— START OF Dataset —

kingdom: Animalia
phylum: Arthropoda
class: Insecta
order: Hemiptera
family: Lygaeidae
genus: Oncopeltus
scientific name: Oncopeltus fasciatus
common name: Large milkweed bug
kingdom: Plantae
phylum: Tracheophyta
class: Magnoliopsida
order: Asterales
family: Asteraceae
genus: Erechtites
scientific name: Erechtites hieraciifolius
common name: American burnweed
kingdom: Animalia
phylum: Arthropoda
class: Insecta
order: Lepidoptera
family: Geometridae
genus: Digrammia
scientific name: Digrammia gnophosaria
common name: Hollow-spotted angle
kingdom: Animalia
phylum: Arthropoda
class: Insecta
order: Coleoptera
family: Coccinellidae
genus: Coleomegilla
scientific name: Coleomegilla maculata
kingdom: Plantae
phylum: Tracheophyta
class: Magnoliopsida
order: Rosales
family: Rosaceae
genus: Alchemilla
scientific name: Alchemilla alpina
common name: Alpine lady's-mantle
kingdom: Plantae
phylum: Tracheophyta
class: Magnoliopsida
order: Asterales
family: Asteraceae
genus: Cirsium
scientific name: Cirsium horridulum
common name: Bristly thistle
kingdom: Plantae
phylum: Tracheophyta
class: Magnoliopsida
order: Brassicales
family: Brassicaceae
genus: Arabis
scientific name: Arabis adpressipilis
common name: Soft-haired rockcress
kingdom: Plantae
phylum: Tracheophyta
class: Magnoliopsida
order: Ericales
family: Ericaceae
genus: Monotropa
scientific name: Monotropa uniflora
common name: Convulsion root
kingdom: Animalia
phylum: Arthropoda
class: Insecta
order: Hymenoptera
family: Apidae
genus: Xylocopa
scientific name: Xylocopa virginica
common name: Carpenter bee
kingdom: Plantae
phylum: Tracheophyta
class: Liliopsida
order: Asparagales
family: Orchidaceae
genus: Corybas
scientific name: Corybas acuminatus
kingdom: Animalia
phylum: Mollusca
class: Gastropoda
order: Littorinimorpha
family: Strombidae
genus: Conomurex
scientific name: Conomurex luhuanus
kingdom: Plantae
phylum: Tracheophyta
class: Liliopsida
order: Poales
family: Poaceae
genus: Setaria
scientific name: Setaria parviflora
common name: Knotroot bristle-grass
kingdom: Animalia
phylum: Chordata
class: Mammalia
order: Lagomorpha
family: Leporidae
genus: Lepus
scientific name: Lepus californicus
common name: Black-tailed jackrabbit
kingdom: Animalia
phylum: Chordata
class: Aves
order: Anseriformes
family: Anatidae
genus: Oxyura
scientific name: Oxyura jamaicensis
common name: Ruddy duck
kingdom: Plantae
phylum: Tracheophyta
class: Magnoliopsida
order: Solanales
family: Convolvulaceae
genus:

— END OF Dataset —

● **Task prompt**
Rewrite the data above, putting "species name" wherever "scientific name" appears and keeping everything else the same.

● **Response to this exercise**
kingdom: Animalia
phylum: Arthropoda
class: Insecta
order: Hemiptera
family: Lygaeidae
genus: Oncopeltus
species name: Oncopeltus fasciatus
common name: Large milkweed bug
kingdom: Plantae
phylum: Tracheophyta
class: Magnoliopsida
order: Asterales
family: Asteraceae
genus: Erechtites
species name: Erechtites hieraciifolius
common name: American burnweed
kingdom: Animalia
phylum: Arthropoda
class: Insecta
order: Lepidoptera
family: Geometridae
genus: Digrammia
species name: Digrammia gnophosaria
common name: Hollow-spotted angle
kingdom: Animalia
phylum: Arthropoda
class: Insecta
order: Coleoptera
family: Coccinellidae
genus: Coleomegilla
species name: Coleomegilla maculata
kingdom: Plantae
phylum: Tracheophyta
class: Magnoliopsida
order: Rosales
family: Rosaceae
genus: Alchemilla
species name: Alchemilla alpina
common name: Alpine lady's-mantle
kingdom: Plantae
phylum: Tracheophyta
class: Magnoliopsida
order: Asterales
family: Asteraceae
genus: Cirsium
species name: Cirsium horridulum
common name: Bristly thistle
kingdom: Plantae
phylum: Tracheophyta
class: Magnoliopsida
order: Brassicales
family: Brassicaceae
genus: Arabis
species name: Arabis adpressipilis
common name: Soft-haired rockcress
kingdom: Plantae
phylum: Tracheophyta
class: Magnoliopsida
order: Ericales
family: Ericaceae
genus: Monotropa
species name: Monotropa uniflora
common name: Convulsion root
kingdom: Animalia
phylum: Arthropoda
class: Insecta
order: Hymenoptera
family: Apidae
genus: Xylocopa
species name: Xylocopa virginica
common name: Carpenter bee
kingdom: Plantae
phylum: Tracheophyta
class: Liliopsida
order: Asparagales
family: Orchidaceae
genus: Corybas
species name: Corybas acuminatus
kingdom: Animalia
phylum: Mollusca
class: Gastropoda
order: Littorinimorpha
family: Strombidae
genus: Conomurex
species name: Conomurex luhuanus
kingdom: Plantae
phylum: Tracheophyta
class: Liliopsida
order: Poales
family: Poaceae
genus: Setaria
species name: Setaria parviflora
common name: Knotroot bristle-grass
kingdom: Animalia
phylum: Chordata
class: Mammalia
order: Lagomorpha
family: Leporidae
genus: Lepus
species name: Lepus californicus
common name: Black-tailed jackrabbit
kingdom: Animalia
phylum: Chordata
class: Aves
order: Anseriformes
family: Anatidae
genus: Oxyura
species name: Oxyura jamaicensis
common name: Ruddy duck
kingdom: Plantae
phylum: Tracheophyta
class: Magnoliopsida
order: Solanales
family: Convolvulaceae
genus:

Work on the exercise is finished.